Aim
Reproduce every item below precisely, keeping each word in its original script and spelling.
+++ The records
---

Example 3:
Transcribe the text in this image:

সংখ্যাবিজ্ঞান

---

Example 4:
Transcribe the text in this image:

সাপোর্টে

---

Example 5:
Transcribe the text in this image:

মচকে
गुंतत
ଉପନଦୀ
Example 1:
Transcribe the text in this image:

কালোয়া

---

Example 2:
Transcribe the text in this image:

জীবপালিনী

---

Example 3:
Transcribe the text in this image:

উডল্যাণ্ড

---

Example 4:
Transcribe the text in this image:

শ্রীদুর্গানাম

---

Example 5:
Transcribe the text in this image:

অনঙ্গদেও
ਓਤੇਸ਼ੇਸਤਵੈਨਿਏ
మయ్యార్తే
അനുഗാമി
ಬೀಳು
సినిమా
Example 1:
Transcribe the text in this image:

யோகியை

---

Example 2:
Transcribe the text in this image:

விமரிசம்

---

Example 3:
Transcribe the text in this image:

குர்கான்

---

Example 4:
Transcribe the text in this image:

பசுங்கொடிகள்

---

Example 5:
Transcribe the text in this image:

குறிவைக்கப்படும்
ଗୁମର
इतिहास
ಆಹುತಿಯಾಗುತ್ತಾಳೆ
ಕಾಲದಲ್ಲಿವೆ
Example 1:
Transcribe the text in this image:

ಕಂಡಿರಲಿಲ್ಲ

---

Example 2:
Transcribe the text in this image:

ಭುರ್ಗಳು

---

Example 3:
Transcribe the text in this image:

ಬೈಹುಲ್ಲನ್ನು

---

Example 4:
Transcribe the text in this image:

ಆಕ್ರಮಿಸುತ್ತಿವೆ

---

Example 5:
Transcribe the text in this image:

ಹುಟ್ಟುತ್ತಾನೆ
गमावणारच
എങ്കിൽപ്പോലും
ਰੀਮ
++++++
Task result
---

Example 3:
Transcribe the text in this image:

সংখ্যাবিজ্ঞান

---

Example 4:
Transcribe the text in this image:

সাপোর্টে

---

Example 5:
Transcribe the text in this image:

মচকে
गुंतत
ଉପନଦୀ
Example 1:
Transcribe the text in this image:

কালোয়া

---

Example 2:
Transcribe the text in this image:

জীবপালিনী

---

Example 3:
Transcribe the text in this image:

উডল্যাণ্ড

---

Example 4:
Transcribe the text in this image:

শ্রীদুর্গানাম

---

Example 5:
Transcribe the text in this image:

অনঙ্গদেও
ਓਤੇਸ਼ੇਸਤਵੈਨਿਏ
మయ్యార్తే
അനുഗാമി
ಬೀಳು
సినిమా
Example 1:
Transcribe the text in this image:

யோகியை

---

Example 2:
Transcribe the text in this image:

விமரிசம்

---

Example 3:
Transcribe the text in this image:

குர்கான்

---

Example 4:
Transcribe the text in this image:

பசுங்கொடிகள்

---

Example 5:
Transcribe the text in this image:

குறிவைக்கப்படும்
ଗୁମର
इतिहास
ಆಹುತಿಯಾಗುತ್ತಾಳೆ
ಕಾಲದಲ್ಲಿವೆ
Example 1:
Transcribe the text in this image:

ಕಂಡಿರಲಿಲ್ಲ

---

Example 2:
Transcribe the text in this image:

ಭುರ್ಗಳು

---

Example 3:
Transcribe the text in this image:

ಬೈಹುಲ್ಲನ್ನು

---

Example 4:
Transcribe the text in this image:

ಆಕ್ರಮಿಸುತ್ತಿವೆ

---

Example 5:
Transcribe the text in this image:

ಹುಟ್ಟುತ್ತಾನೆ
गमावणारच
എങ്കിൽപ്പോലും
ਰੀਮ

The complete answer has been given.